– У вас там в культмаге пионерское знамя, наверное, продавалось. А здесь не пионерлагерь, чтобы спать в карауле. Так что, сменишься, давай начинай вещи собирать. В дисбат нас с тобой отправят.
Начштаба помолчал, но скоро уже, раздобрев, продолжил:
– Ну ладно. Ты правду скажи: заснул ведь ночью.
Зайнуллин мотает головой.
– Не-е, товарищ капитан.
Но тут штабной офицер вступает в разговор.
– А карабин твой как у меня в кабинете оказался? Ты что, на хранение его туда поставил?
Тут Зайнуллин опустил глаза, стоит молча.
– Ну так что, рядовой? Как нам быть? В дисбат тебя отправить или на гауптвахту? Выбирай сам.
Никуда его не отправили. Эка невидаль – уснул. Знамя целехонько. Даже стрельбы не было. А вот при подведении итогов соцсоревнования-то, видно, нас тогда приспустили на строчку. Хоть ненадолго. А может, и нет. Четвертая АЭ – так в разговоре именуется авиационная эскадрилья – лучшая среди шести эскадрилий в полку.
Я СОЛДАТ, МАМА!
Время проходит быстро. По молодости не замечая, не задумываешься об этом, не веришь в его быстротечность. Вот и прошли три месяца. Ты уже освоился в новом качестве, послал домой свою первую фотографию с подписью: я солдат, мама! Иной уже на первом снимке весь в значках, которые ему одолжил кто-нибудь, но иной уже, и вправду, отмечен командованием полка – стал отличником УБПП. Ко Дню Советской Армии из штаба уже отправлены благодарственные письма на родину. Контора пишет! Дома у меня переполошились, получив из рук почтальона конверт без марки с армейским штампом, незнакомым почерком. Уж не похоронка ли? Оказалось – благодарность моих командиров за воспитание сына – отличника учебной, боевой и политической подготовки. Что ж, хоть и не понимаю, за что отметили командиры меня, но я отработаю этот аванс; пройдет полгода, девятого августа на наш профессиональный праздник – День авиации – со спокойной совестью приму знак «Отличник ВВС». А пока приближается весна. Вот и снег скоро сойдет. Наступило первое апреля. Только проснулись – шутки, розыгрыши. Первым попался на удочку старшина; его отправили в штаб полка, дескать, подполковник Климов срочно вызывает: кого-то из наших изловили в самоволке, так что разомнись – будет тебе накачка спозаранку. А там подполковник растолковал ему:
– Сегодня первое апреля. Мог бы и сам допереть, что розыгрыш. Больно ты мне здесь нужен с утра с твоими самовольщиками. Иди, занимайся делом.

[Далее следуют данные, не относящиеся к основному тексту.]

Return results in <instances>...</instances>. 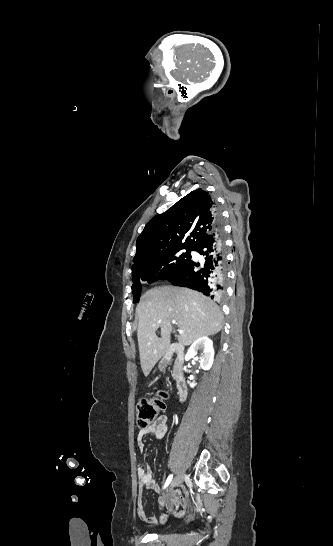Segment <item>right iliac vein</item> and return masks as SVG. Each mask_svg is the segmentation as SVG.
<instances>
[{
    "label": "right iliac vein",
    "mask_w": 333,
    "mask_h": 546,
    "mask_svg": "<svg viewBox=\"0 0 333 546\" xmlns=\"http://www.w3.org/2000/svg\"><path fill=\"white\" fill-rule=\"evenodd\" d=\"M184 479L183 473L178 474L172 481L171 486L169 489H173L174 487L179 486Z\"/></svg>",
    "instance_id": "right-iliac-vein-1"
}]
</instances>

Остановив его в дверях, добавил:
– Всем старшинам передай: после завтрака – построение. Умер министр обороны.
Старшина, конечно же, понимающе хихикнул, подумав: вот ведь, у подполковника и шутки не то что наши. А тот приструнил его:
– Чего хихикаешь, как будто в заднице пощекотали?
Старшина вернулся в казарму, от самого входа заголосил, чтоб по всем эскадрильям слышно было:
– После завтрака – общее построение на плацу. Умер министр обороны Малиновский.
Слышны смех, комментарии, но кто-то возмущается:
– Совсем сдурел старшинка. Нашел чем шутить.
Но на построении, действительно, объявили о смерти Малиновского. Дважды Героя, депутата Верховного Совета, кандидата в члены Политбюро.
Новым министром обороны стал Гречко. Молодец мужик! Первое что сделал – прибавил масла в солдатском рационе: была норма десять граммов в день, а теперь – двадцать; другое – и того радостнее: срок солдатской службы теперь не три года, а два. Здорово! Новая метла метет по-новому. Так что, хоть и смерть министра – человеческое горе, а для нас вот чем обернулась.
Вечером мы, молодежь, скучковались, обсуждаем радостную весть насчет масла да сокращения срока службы. Кто-то уже подсчитал, сколько месяцев осталось до дембеля; кто-то прикинул, сколько килограммов масла съест за это время.
Шарафутдинов склонил слегка голову, не слышит, трет подбородок в задумчивости. Вдруг очнулся.
– А если и Гречка умрет, нам только год сделают служба. И масла сорок граммов дадут.
– Кишки не слипнутся с сорока граммов? – спрашивают его.
– У меня не липнутся, – отвечает он. – Я масла люблю.
Опять задумался и добавил:
– А если и после Гречка другой умрет, нас совсем домой пустят. И масла совсем не нада.
– Их там много, все не умрут разом, – возражают ему. – А чем тебе не нравится служба? Одели, обули, кормят. Вон какие у тебя розовые щеки. Спать уложат, разбудят – никаких забот.